We will want to convert the data to a frequency per year basis, so some data manipulation will be required. We can groupby mag and generate a count for the type of event.

Yearly Frequency
Magnitude
4.5 114.054666
4.6 93.817577
4.7 77.117066
4.8 63.854895
4.9 46.663193
5.0 33.499260
5.1 24.952528
5.2 16.405796
5.3 14.342792
5.4 9.922068
5.5 8.939685
5.6 6.287251
5.7 6.581966
5.8 3.340102
5.9 4.420724
6.0 3.241864
6.1 2.455958
6.2 1.277098
6.3 1.277098
6.4 1.080621
6.5 0.884145
6.6 0.785906
6.7 0.392953
6.8 0.785906
6.9 0.392953
7.0 0.589430
7.1 0.098238
7.2 0.196477
7.3 0.294715
7.4 0.392953

As a fun exercise, I recreated the style that Nate Silver used in his book.

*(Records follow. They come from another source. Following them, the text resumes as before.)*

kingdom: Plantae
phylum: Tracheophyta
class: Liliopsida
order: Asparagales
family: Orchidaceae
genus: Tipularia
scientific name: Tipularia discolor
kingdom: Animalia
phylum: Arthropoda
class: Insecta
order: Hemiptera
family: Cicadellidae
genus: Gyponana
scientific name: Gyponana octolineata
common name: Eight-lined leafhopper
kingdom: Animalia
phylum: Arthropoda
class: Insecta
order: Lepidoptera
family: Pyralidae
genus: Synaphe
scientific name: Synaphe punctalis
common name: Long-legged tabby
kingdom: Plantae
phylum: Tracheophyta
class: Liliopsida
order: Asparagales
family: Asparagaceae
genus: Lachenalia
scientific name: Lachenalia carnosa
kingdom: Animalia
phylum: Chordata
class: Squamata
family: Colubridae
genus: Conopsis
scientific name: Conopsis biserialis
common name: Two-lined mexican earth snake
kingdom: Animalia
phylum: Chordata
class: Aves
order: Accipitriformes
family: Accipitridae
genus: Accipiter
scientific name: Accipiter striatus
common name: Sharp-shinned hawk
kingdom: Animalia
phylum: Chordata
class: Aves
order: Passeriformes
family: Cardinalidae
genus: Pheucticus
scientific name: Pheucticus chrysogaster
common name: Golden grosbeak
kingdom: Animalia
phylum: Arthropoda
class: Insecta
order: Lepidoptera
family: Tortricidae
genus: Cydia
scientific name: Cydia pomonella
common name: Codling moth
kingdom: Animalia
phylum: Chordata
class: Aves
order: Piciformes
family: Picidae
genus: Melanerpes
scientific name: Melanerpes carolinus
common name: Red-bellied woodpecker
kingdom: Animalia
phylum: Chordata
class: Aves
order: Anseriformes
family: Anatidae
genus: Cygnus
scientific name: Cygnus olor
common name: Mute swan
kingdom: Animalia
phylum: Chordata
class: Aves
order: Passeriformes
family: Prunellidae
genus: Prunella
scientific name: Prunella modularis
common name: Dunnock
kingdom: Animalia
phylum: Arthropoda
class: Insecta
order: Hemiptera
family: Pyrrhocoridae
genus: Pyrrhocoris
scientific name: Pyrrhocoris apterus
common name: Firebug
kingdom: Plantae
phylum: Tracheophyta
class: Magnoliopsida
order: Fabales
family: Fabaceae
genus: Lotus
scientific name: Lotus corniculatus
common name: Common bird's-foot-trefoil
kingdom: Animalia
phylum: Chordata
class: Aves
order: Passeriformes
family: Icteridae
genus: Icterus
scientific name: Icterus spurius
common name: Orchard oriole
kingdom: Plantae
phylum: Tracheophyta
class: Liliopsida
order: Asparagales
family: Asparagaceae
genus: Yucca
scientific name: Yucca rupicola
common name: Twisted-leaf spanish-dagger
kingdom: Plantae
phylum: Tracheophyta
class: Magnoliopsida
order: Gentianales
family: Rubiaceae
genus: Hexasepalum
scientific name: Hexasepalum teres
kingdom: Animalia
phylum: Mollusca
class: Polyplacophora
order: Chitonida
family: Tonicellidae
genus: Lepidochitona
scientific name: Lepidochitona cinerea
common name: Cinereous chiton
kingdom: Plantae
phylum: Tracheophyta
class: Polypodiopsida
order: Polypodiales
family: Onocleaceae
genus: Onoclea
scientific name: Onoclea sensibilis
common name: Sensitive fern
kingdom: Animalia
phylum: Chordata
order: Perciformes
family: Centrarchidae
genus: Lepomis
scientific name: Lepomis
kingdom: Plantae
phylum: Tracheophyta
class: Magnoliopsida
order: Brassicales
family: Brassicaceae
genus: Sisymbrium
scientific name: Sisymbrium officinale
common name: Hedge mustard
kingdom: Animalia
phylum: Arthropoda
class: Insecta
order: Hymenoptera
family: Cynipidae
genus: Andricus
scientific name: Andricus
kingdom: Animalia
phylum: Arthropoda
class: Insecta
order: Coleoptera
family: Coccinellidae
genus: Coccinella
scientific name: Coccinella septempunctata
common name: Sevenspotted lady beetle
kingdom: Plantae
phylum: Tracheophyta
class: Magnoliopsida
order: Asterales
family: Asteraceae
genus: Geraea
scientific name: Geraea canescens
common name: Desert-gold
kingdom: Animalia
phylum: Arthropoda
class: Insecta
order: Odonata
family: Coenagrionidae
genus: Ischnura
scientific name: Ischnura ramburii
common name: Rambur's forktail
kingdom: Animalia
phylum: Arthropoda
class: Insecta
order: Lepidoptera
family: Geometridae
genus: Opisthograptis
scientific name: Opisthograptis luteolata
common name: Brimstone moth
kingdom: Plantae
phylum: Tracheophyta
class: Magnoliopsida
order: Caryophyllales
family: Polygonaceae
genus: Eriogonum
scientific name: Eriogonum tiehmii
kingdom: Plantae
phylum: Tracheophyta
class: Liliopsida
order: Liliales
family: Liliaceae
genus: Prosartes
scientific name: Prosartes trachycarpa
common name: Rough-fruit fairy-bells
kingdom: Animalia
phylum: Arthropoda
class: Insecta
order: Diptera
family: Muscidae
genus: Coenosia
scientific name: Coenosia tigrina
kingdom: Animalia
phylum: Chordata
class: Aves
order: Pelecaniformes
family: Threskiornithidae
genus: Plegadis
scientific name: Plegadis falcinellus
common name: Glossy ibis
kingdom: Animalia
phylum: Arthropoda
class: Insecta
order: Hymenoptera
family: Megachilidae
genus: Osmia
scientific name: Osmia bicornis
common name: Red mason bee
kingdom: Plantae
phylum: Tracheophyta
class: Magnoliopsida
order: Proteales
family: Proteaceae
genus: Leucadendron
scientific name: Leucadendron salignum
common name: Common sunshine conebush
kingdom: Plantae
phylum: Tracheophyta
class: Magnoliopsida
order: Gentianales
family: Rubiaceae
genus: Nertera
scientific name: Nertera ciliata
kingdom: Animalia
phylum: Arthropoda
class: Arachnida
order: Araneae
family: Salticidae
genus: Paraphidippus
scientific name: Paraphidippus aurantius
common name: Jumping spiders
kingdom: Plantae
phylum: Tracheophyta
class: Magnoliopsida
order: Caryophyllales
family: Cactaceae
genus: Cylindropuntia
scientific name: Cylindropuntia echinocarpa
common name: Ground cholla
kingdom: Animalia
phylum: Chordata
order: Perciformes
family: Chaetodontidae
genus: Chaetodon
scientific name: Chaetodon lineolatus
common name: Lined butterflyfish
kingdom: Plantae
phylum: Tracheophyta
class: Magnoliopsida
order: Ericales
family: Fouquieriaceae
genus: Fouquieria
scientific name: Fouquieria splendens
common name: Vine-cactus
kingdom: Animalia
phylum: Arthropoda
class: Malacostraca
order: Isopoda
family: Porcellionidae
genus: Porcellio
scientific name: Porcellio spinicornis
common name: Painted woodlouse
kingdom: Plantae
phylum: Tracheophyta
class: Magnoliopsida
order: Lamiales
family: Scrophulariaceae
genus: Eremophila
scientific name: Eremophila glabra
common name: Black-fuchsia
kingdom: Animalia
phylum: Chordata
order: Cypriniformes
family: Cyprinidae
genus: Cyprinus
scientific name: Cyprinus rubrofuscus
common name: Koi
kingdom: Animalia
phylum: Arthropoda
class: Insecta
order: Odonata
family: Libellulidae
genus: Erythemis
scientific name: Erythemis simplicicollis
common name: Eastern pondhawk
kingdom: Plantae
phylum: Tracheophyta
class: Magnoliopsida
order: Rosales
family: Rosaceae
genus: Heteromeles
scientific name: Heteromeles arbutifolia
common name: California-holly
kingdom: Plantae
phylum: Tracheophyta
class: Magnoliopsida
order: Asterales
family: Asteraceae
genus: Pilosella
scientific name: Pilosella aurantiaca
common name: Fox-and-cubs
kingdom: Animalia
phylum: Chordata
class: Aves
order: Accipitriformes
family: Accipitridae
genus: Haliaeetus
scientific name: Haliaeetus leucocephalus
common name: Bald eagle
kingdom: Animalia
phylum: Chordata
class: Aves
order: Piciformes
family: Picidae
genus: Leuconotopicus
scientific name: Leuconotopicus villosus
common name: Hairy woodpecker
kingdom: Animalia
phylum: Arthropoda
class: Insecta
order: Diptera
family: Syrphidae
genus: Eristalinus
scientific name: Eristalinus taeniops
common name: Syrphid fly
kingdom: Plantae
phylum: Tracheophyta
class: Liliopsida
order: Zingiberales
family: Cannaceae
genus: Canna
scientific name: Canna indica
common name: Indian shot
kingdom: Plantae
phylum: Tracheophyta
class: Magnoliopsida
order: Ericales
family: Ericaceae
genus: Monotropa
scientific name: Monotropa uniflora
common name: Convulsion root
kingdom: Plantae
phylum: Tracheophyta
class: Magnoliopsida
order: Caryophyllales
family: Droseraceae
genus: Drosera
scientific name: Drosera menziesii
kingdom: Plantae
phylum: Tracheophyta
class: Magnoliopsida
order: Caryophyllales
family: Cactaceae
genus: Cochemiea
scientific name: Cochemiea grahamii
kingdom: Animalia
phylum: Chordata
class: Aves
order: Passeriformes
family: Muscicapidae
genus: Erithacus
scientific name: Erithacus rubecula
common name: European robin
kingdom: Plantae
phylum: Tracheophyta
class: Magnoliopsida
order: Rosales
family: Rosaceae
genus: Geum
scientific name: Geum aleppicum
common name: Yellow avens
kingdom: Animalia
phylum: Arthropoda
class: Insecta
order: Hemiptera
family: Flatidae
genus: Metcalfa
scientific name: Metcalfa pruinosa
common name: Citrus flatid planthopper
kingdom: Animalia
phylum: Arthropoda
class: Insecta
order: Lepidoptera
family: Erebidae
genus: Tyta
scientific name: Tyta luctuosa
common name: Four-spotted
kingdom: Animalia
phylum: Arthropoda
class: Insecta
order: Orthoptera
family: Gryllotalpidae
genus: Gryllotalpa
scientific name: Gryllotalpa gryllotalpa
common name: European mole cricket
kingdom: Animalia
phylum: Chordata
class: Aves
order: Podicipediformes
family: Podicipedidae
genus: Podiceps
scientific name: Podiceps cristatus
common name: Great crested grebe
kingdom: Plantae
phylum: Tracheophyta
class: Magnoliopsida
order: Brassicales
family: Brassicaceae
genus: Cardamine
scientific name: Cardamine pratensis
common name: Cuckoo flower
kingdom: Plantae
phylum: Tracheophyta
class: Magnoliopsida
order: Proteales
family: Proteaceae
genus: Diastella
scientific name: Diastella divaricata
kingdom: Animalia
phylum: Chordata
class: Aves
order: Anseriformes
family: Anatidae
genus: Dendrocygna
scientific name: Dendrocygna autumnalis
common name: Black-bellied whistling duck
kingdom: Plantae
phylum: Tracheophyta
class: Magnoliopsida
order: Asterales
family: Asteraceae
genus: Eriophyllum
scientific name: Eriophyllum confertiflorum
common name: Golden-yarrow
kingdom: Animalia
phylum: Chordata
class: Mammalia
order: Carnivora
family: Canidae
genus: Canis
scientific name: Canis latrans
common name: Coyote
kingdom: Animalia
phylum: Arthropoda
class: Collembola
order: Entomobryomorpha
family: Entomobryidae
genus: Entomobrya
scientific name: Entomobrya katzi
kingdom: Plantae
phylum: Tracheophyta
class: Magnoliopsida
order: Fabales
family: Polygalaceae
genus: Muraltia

Below is the code to generate the scatter plot.

fig, ax = plt.subplots(figsize=(16,9))
df_freq.reset_index().plot.scatter(x = 'Magnitude', 
                                   y ='Yearly Frequency', 
                                   logy=True, 
                                   ax = ax, 
                                   color = 'k', 
                                   s = 250, 
                                   marker = 'D', 
                                   clip_on=False)


plt.xticks(np.arange(4.5,9.6,0.5), size = 20)
plt.yticks(size=20)
ax.yaxis.set_major_formatter(ticker.FuncFormatter(lambda y,pos: ('{{:.{:1d}f}}'.format(int(np.maximum(-np.log10(y),0)))).format(y)))
ax.tick_params(width = 1, length = 10, which = 'major')
ax.tick_params(width = 0, length = 0, which = 'minor')
ax.tick_params(width = 1, length = 10, which = 'major')
ax.tick_params(width = 0, length = 0, which = 'major', axis = "x")

plt.hlines(1,0,10, color = 'k')

plt.xlim(4.5,9.5)
plt.ylim(0.0001,1000)

plt.grid(linestyle="--", linewidth = 2.5, alpha = 0.3)


plt.ylabel("Annual Frequency:\nEarthquakes of at least this magnitude", size = 20)
plt.xlabel("Magnitude",size = 20)
[ax.spines[i].set_visible(False) for i in ['top','bottom','right']]
plt.suptitle(f"{'TŌHOKU, JAPAN EARTHQUAKE FREQUENCIES'}\n{'JANUARY 1, 2001-MARCH 10,2011':<45}", 
             size = 20, 
             x = 0.2, 
             y = 1);

The chart doesn't exactly match Nate's due to the dataset being a shorter time time period (2000-2011) but it's a close enough match to create a linear model.

lm = LinearRegression()
X = np.array(df_freq.reset_index()['Magnitude']).reshape(-1,1)
y = np.log10(df_freq['Yearly Frequency'])
s = df_freq['Yearly Frequency']
lm.fit(X,y,s)
pred = 10 ** lm.predict(np.arange(0,11,1).reshape(-1,1)) 

The resulting model is a good approximation to Nate's with the estimated likihood of a magnitude earthquake happening once every 800 years while Nates's linear model predicts an event every 900 years.

Polynomial

Since I can't find too much info on the polynomial model, but the closest, least complicated model that can match Nate's polynomial model is
b4 mag^4 + b3 mag^3 + b2 mag^2 + b1 mag + b0. This model produces the following graph.